Nos íbamos al impresionante cortijo de la finca en los momentos en los que no había nadie. Desde la planta de arriba las vistas eran sorprendentes.

Daba igual que lloviera o hiciera sol. Los colores del paisaje cambiaban paulatinamente del verde platino producido por los destellos del agua en las hojas cuando estaban cargadas, al verde intenso y radiante cuando el sol subía engalanado y fuerte, galopando por el horizonte.

Allí nos amamos por primera vez tu padre y yo, en una habitación preciosa, con un gran ventanal a través del cual veíamos cómo nos observaban aquellos olivos que ese día estaban tan contentos como nosotros y agitaban sus ramas al viento sacudiendo pequeñas gotas de lluvia entre las hojas. Y no muy lejos, sobre el cerro, se divisaba nuestro viejo árbol atisbando el horizonte como fiel guardián en su almena protegiendo nuestros pasos.

Pasaron casi tres meses. Quedamos en vernos ese fin de semana. Yo tenía algo que contarle. Estaba muy nerviosa, pero a la vez contenta. Quedamos debajo de nuestro árbol, pero la única que llegó fui yo. Allí me quedé, esperándole durante toda la tarde de un caluroso mes de junio. No se presentó y esa vez no me pude acurrucar contra su pecho sino en el hueco del tronco de mi olivo quien me resguardo del calor, me dio sombra y con sus hojas me hacía aire como si de un gran abanico se tratara.

Me fijé en sus ramas y vi que estaba en flor. Pronosticaba una buena cosecha. Recordé que tu padre me dijo que las flores eran fecundadas por el polen que había en el aire llegando a viajar cientos de kilómetros, incluso atravesando el mar y una vez polinizadas, los pétalos se desprendían empezando a formarse nuevas semillas. Me identifiqué con él: Los dos estábamos en la misma situación. Así que a mi viejo amigo le dije lo que tenía que haberle contado a tu padre. Lo sentía y noté que no estaba sola porque él árbol me escuchaba con toda la paciencia de quien ha visto pasar la vida durante siglos y ya no tenía prisa. Le abracé y me despedí de él llorando.

Pasados unos meses, en el mes de abril, volví de nuevo para ver a mi viejo y sabio amigo.

Me senté bajo sus ramas como la vez anterior. Me dejé llevar mirando el manto verde del paisaje, pero tu llanto me hizo volver al pie del árbol donde estábamos las dos sentadas. Le dije que igual que él yo también había dado fruto. Había dado a luz a la niña más bonita del mundo, con una cara color aceituna y unos grandes ojos verdes.

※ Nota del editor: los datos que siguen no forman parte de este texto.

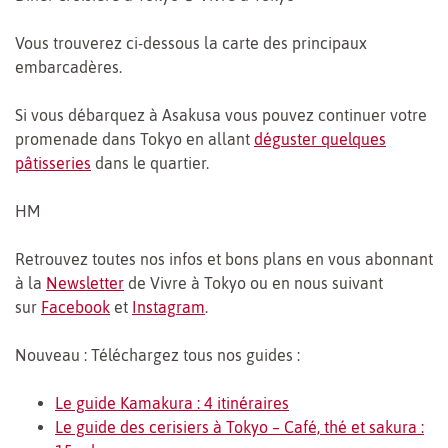
Vous trouverez ci-dessous la carte des principaux
embarcadères.
Si vous débarquez à Asakusa vous pouvez continuer votre
promenade dans Tokyo en allant
déguster quelques
pâtisseries
dans le quartier.
HM
Retrouvez toutes nos infos et bons plans en vous abonnant
à la
Newsletter
de Vivre à Tokyo ou en nous suivant
sur
Facebook
et
Instagram
.
Nouveau : Téléchargez tous nos guides :
Le guide Kamakura : 4 itinéraires
Le guide des cerisiers à Tokyo – Café, thé et sakura :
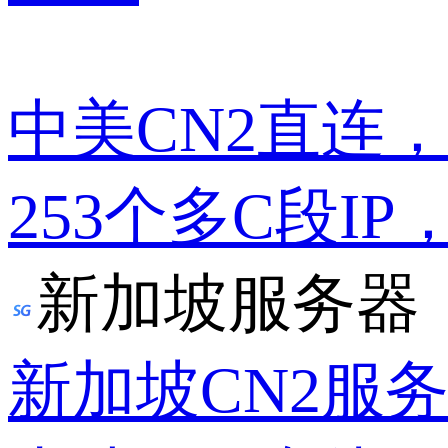
中美CN2直连
253个多C段IP
新加坡服务器
新加坡CN2服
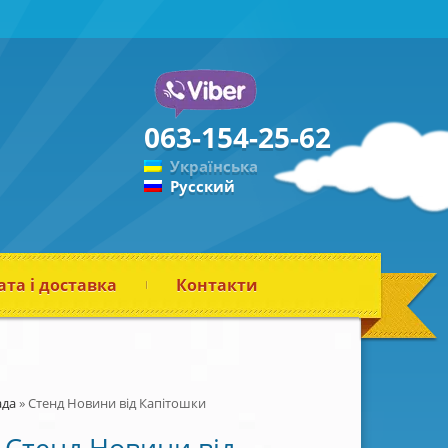
063-154-25-62
Українська
Русский
та і доставка
Контакти
ада
»
Стенд Новини від Капітошки
Стенд Новини від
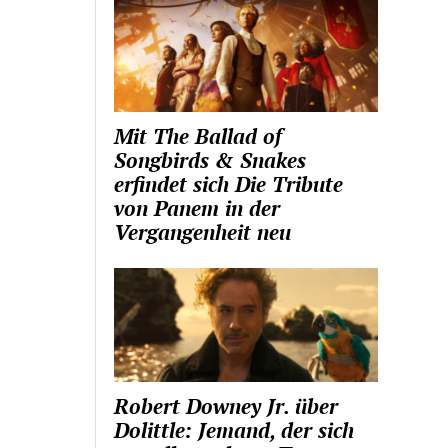
Mit The Ballad of
Songbirds & Snakes
erfindet sich Die Tribute
von Panem in der
Vergangenheit neu
Robert Downey Jr. über
Dolittle: Jemand, der sich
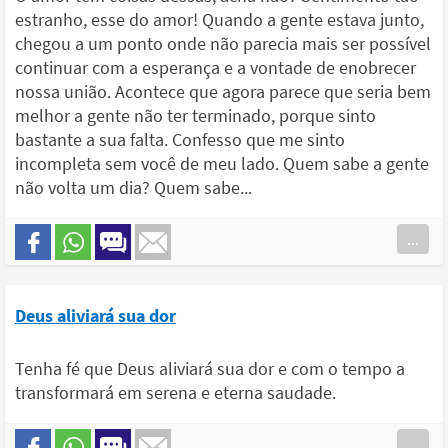
estranho, esse do amor! Quando a gente estava junto,
chegou a um ponto onde não parecia mais ser possível
continuar com a esperança e a vontade de enobrecer
nossa união. Acontece que agora parece que seria bem
melhor a gente não ter terminado, porque sinto
bastante a sua falta. Confesso que me sinto
incompleta sem você de meu lado. Quem sabe a gente
não volta um dia? Quem sabe...
...
Deus aliviará sua dor
Tenha fé que Deus aliviará sua dor e com o tempo a
transformará em serena e eterna saudade.
...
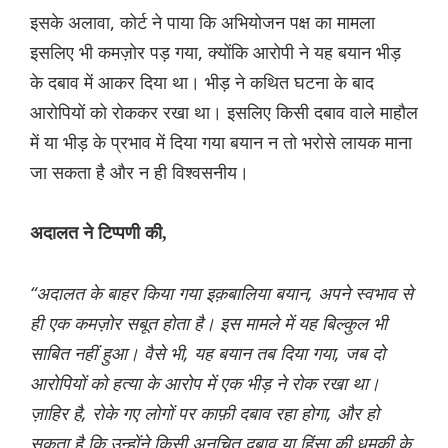
इसके अलावा, कोर्ट ने पाया कि अभियोजन पक्ष का मामला
इसलिए भी कमज़ोर पड़ गया, क्योंकि आरोपी ने यह बयान भीड़
के दबाव में आकर दिया था। भीड़ ने कथित घटना के बाद
आरोपियों को रोककर रखा था। इसलिए किसी दबाव वाले माहौल
में या भीड़ के प्रभाव में दिया गया बयान न तो भरोसे लायक माना
जा सकता है और न ही विश्वसनीय।
अदालत ने टिप्पणी की,
“अदालत के बाहर किया गया इक़बालिया बयान, अपने स्वभाव से
ही एक कमज़ोर सबूत होता है। इस मामले में यह बिल्कुल भी
साबित नहीं हुआ। वैसे भी, यह बयान तब दिया गया, जब दो
आरोपियों को हत्या के आरोप में एक भीड़ ने रोक रखा था।
ज़ाहिर है, रोके गए लोगों पर काफ़ी दबाव रहा होगा, और हो
सकता है कि उन्होंने किसी अनुचित दबाव या हिंसा की धमकी के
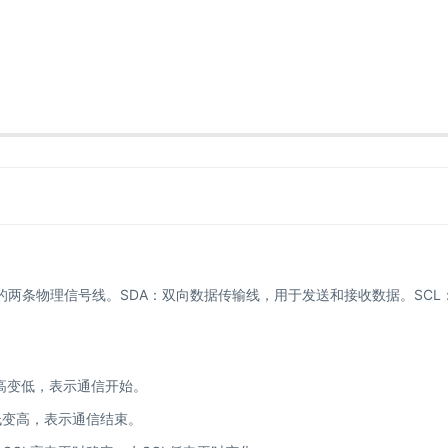
信的两条物理信号线。SDA：双向数据传输线，用于发送和接收数据。SCL
从高变低，表示通信开始。
从低变高，表示通信结束。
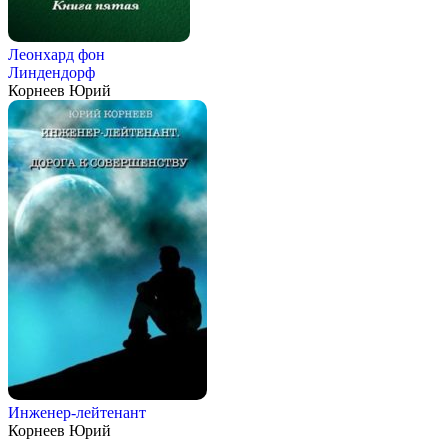
Леонхард фон
Линдендорф
Корнеев Юрий
Инженер-лейтенант
Корнеев Юрий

Ese mes nos trasladamos a esta ciudad. El abuelo entró a trabajar en la fábrica de coches. Me esforcé, aprobé las oposiciones y la abuela te cuidaba cuando yo estaba fuera. Hemos tenido una buena vida. Nunca volvimos al pueblo porque para nosotros era demasiado doloroso. En aquella época una madre soltera en un pueblo pequeño no estaba bien vista y los abuelos lo dejaron todo para que nosotras pudiéramos tener otras oportunidades. Marta, yo creo que todo ha salido bien. Hemos estado juntos los cuatro. Somos una familia sólida y nos queremos.

Supimos que tu padre murió en un accidente de coche el mismo sábado que habíamos quedado en vernos. Lo pasé muy mal, pero conseguí reponerme. Tú y los abuelos os encargasteis de devolverme la felicidad y jamás pensé en tener otra relación porque mi corazón ya lo tenía ocupado.

Ahora que ha muerto tu abuelo y eres dueña de esas tierras me doy cuenta que ese hilo invisible que nos ha mantenido unidos durante estos años a aquel lugar, sin saberlo, has sido tú.

De nuevo volveremos los cuatro a Jaén. Al lugar donde nacimos.

¡Te miro y veo a tu padre! ¡Contigo se quedó a mi lado para siempre! Tu cara morena y tus ojos verdes en todo momento me transportan a mi tierra y a aquellos días de amor entre olivos.